Bei den Zutrittslösungen handelt es sich um Grundwasser aus dem Deckgebirge. Bereits in  10 Metern Tiefe ist das Grundwasser stark salzig und  über dem Salzspiegel treten gesättigte Steinsalzlösung auf. Die Zutrittslösungen werden von irgendwo aus diesem Reservoir gespeist. So lange sie nicht kontaminiert sind, halte ich meinen Vorschlag für eine gute Lösung. Bei den heutigem Zutrittsmengen wäre das kein Problem. Die Lauge würde zurückkehren in den Kreislauf. Selbstverständlich würde das nicht in der Nähe des Asse-Schachtes geschehen, sondern in einer gewissen Entfernung. Es könnte durchaus sein, dass diese versenkte Lauge irgendwann wieder unten in die Grube eintritt. Das wäre gleichzeitig aber eine gute Möglichkeit, mehr über die Lösungsherkunft und die Fließwege zu erfahren. Dazu würde ich die Lauge mit Farbstoff-Tracern versehen, bevor sie wieder im Gipshut versenkt wird. So kann man gut verfolgen, wo die Lauge eigentlich herkommt.
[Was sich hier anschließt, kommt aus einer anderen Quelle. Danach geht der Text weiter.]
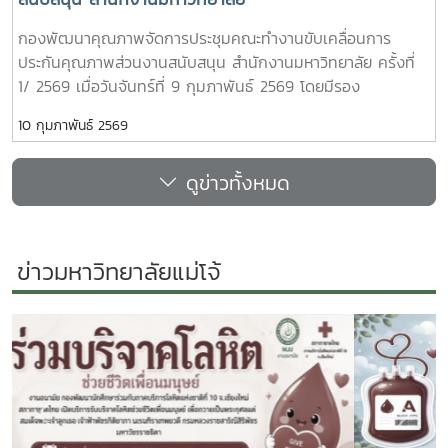
กองพัฒนาคุณภาพจัดการประชุมคณะทำงานขับเคลื่อนการ
ประกันคุณภาพส่วนงานสนับสนุน สำนักงานมหาวิทยาลัย ครั้งที่
1/ 2569 เมื่อวันจันทร์ที่ 9 กุมภาพันธ์ 2569 โดยมีรอง
ศาสตราจารย์ ดร.เกรียงศักดิ์ ศรีเงินยวง เป็นประธานคณะทำ
10 กุมภาพันธ์ 2569
งานฯ ร่วมด้วยผู้อำนวยการกอง หัวหน้าฝ่าย และผู้ปฏิบัติงาน
ประกันคุณภาพของแต่ละกอง/ฝ่าย เข้าร่วมประชุมหารือ และ
ดูข่าวทั้งหมด
วางแผนการดำเนินงานประกันคุณภาพฯ ของสำนักงาน
มหาวิทยาลัย โดยมีการวิเคราะห์ถึงบริการหลักในโครงร่างองค์กร
(OP) ของสำนักงานมหาวิทยาลัยการกำหนดแบบประเมินการให้
บริการ และการกำหนดแนวทางการดำเนินงาน เพื่อให้แต่ละกอง/
ข่าวมหาวิทยาลัยแม่โจ้
ฝ่ายดำเนินการเป็นไปในทิศทางเดียวกันทั่วทั้งองค์กร
Previous
Next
Wie groß sind die Gefahren für das Grundwasser bei einem Einsturz der Asse? Mit welchen Konsequenzen für Menschen und Umwelt ist zu rechnen?

Ich halte das für einen sehr problematischen Vorgang. Ein Volllaufen würde relativ schnell passieren. Die Schachtanlage Asse II konvergiert und kontaminierte Grubenwässer und Gase aus den Abfallkammern würden in das Grubengebäude gelangen. Von einem druckdichten Verschließen des Schachtes in einem solchen Fall – wie bisher noch vom Betreiber geplant – würde ich abraten, denn bei abgedichteten Schächten würde die kontaminierte Lauge an der Zutrittsstelle ins Grundwasser gedrückt und danach relativ schnell an die Oberfläche gelangen. Ich würde lieber ein Standrohr in einen Schacht einbauen. So könnte man die überschüssige Lauge gezielt fassen und entsorgen. Das Gleiche gilt für radioaktive Gase, die man dort einfangen könnte. Eine solche Maßnahme würde sich aber über viele Jahrzehnte oder Jahrhunderte hinziehen, in denen man dort radioaktive Stoffe behandeln müsste. Es ist also kein wünschenswerter Prozess und schon gar keine vierte Option zur Stilllegung, aber im Falle des Volllaufens könnte man so verhindern, dass radioaktive Stoffe unkontrolliert in die Biosphäre gelangen. Vorrang hat aber natürlich die schnelle Rückholung der Abfälle.